Officials at the time were still unsure that simultaneous interpretation could work at all, but the trials necessitated the interpretation of testimony into German, French, English, and Russian. Even though some consecutive interpreters at the time were famous for being able to convey 90-minute speeches verbatim and without notes, consecutive interpretation would have turned the Nuremberg trials, called “the trial of six million words,” into the trial of 24 million words.
LATU has 15 locals and over 5,000 dues-paying members. Though not all affiliated with LATU, tenant associations in Los Angeles run meetings in at least seven languages: English, Spanish, Cantonese, Mandarin, Vietnamese, Korean, and Armenian.
Ultimately, the most important responsibility of a tenant union interpreter is not just to facilitate communication between members, but to effectively relay the meaning of political speech. The interpreter’s language must inspire, strengthen, and motivate listeners, according to Jo Zhou, an organizer and interpreter with the Hillside Villa Tenant Association and tenant rights group Chinatown Community for Equitable Development. To do so effectively requires thinking more like the translator of a literary text than like an interpreter.
“Sometimes chants and slogans can be difficult [because] they come with a rhythmic aspect,” says Zhou. “You think about the term, ‘we keep us safe.’ How do you translate that without it being awkward? We went through so many. ‘We protect ourselves.’ That sounds like no one is looking out for us, so that’s not quite right. ‘Only we can protect each other.’ That’s better but it didn’t have quite the ring to it of ‘we keep us safe.’”

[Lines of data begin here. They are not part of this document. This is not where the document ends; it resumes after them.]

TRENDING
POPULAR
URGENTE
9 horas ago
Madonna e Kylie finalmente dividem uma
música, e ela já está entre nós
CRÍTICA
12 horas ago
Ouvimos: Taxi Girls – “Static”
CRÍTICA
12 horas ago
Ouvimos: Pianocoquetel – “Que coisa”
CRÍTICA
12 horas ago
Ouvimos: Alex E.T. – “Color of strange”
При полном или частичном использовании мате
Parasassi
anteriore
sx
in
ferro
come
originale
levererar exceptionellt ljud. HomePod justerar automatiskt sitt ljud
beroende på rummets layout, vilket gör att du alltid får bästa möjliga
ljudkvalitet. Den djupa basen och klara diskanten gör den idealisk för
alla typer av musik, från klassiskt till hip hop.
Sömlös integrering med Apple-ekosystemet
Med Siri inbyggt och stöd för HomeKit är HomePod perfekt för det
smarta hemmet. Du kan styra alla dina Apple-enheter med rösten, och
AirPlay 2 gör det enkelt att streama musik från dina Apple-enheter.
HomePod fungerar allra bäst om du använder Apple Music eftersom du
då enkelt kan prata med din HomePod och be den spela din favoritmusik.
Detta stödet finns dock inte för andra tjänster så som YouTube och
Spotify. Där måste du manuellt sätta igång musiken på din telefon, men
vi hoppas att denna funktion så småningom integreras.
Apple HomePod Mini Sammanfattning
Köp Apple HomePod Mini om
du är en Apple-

Translating “Black Lives Matter” was especially difficult. Chinese media uses the phrase “Hei ming gui,” which maintains the rhythm of the original phrasing, but translates roughly to “Black lives have value.” To make matters worse, “Black” in Cantonese often refers to objects or negative qualities, like corruption. Organizers also worried the translation could be construed as meaning, “Black people are expensive.” Ultimately Zhou and others settled on “hei ren sheng ming zhen gui,” which means “Black people’s lives are precious.”

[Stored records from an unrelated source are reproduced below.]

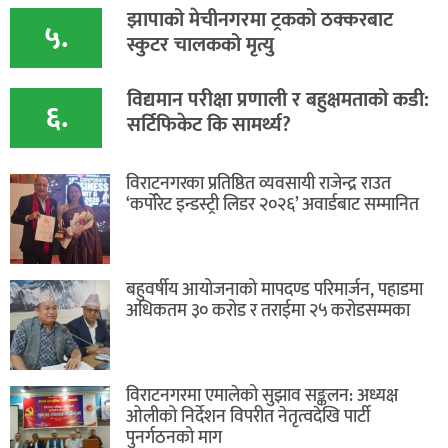
​झापाको मेचीनगरमा ट्रकको ठक्करबाट
५.
स्कुटर चालकको मृत्यु
विद्यमान परीक्षा प्रणाली र बहुक्षमताको कडी:
६.
सर्टिफिकेट कि सामर्थ्य?
विराटनगरका प्रतिष्ठित व्यवसायी राजेन्द्र राउत
‘कर्पोरेट इन्डस्ट्री लिडर २०२६’ अवार्डबाट सम्मानित
बहुवर्षीय आयोजनाको मापदण्ड परिमार्जन, पहाडमा
अधिकतम ३० करोड र तराईमा २५ करोडसम्मका
विराटनगरमा एमालेको सुझाव सङ्कलन: अध्यक्ष
ओलीको निर्देशन विपरीत नेतृत्वदेखि पार्टी
पुनर्गठनको माग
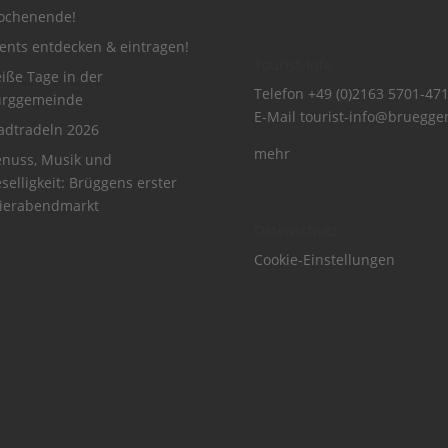
ochenende!
ents entdecken & eintragen!
Tourist-Info
iße Tage in der
Telefon
+49 (0)2163 5701-47
urggemeinde
E-Mail
tourist-info@bruegge
adtradeln 2026
mehr
nuss, Musik und
selligkeit: Brüggens erster
ierabendmarkt
Datenschutz
Cookie-Einstellungen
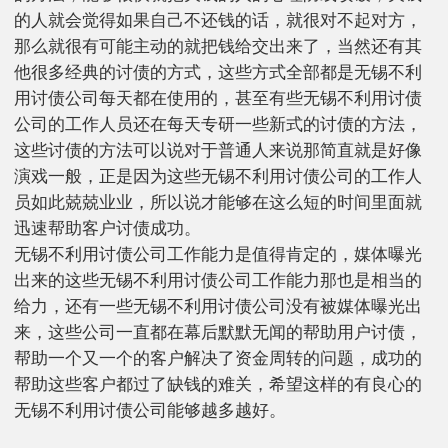
的人就会觉得如果自己不还钱的话，就很对不起对方，
那么就很有可能主动的就把钱给交出来了，当然还有其
他很多经典的讨债的方式，这些方式全部都是无锡不利
用讨债公司每天都在使用的，甚至有些无锡不利用讨债
公司的工作人员还在每天专研一些新式的讨债的方法，
这些讨债的方法可以说对于普通人来说那简直就是好像
演戏一般，正是因为这些无锡不利用讨债公司的工作人
员如此兢兢业业，所以说才能够在这么短的时间里面就
迅速帮助客户讨债成功。
无锡不利用讨债公司工作能力是值得肯定的，媒体曝光
出来的这些无锡不利用讨债公司工作能力那也是相当的
给力，还有一些无锡不利用讨债公司没有被媒体曝光出
来，这些公司一直都在幕后默默无闻的帮助用户讨债，
帮助一个又一个的客户解决了资金周转的问题，成功的
帮助这些客户都过了缺钱的难关，希望这样的有良心的
无锡不利用讨债公司能够越多越好。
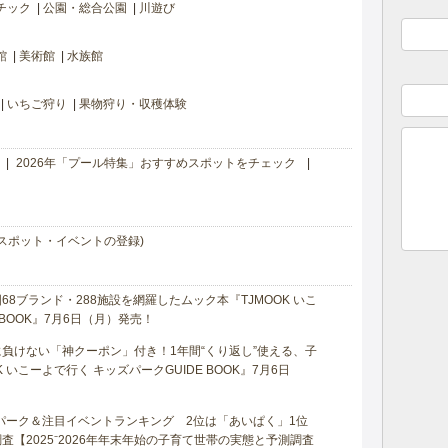
チック
公園・総合公園
川遊び
館
美術館
水族館
いちご狩り
果物狩り・収穫体験
2026年「プール特集」おすすめスポットをチェック
スポット・イベントの登録)
8ブランド・288施設を網羅したムック本『TJMOOK いこ
 BOOK』7月6日（月）発売！
負けない「神クーポン」付き！1年間“くり返し”使える、子
 いこーよで行く キッズパークGUIDE BOOK』7月6日
マパーク＆注目イベントランキング 2位は「あいぱく」1位
【2025⁻2026年年末年始の子育て世帯の実態と予測調査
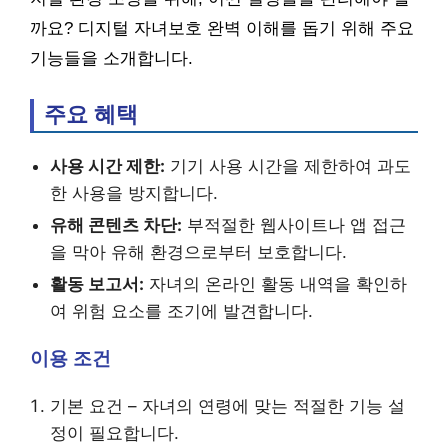
까요? 디지털 자녀보호 완벽 이해를 돕기 위해 주요
기능들을 소개합니다.
주요 혜택
사용 시간 제한:
기기 사용 시간을 제한하여 과도
한 사용을 방지합니다.
유해 콘텐츠 차단:
부적절한 웹사이트나 앱 접근
을 막아 유해 환경으로부터 보호합니다.
활동 보고서:
자녀의 온라인 활동 내역을 확인하
여 위험 요소를 조기에 발견합니다.
이용 조건
기본 요건 – 자녀의 연령에 맞는 적절한 기능 설
정이 필요합니다.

“For tenants, it’s one thing to communicate, but it’s another thing to be understood,” says Ruiz. “Our tenants have a lot of pent up emotions and they need to be heard.”
“You know when you go to church and there’s this uplifting feeling? I think that’s what the tenant movement is about. You need to be connecting with people in that way. And interpretation needs to get tenants there, to that feeling — that aspect of release and that aspect of being understood.”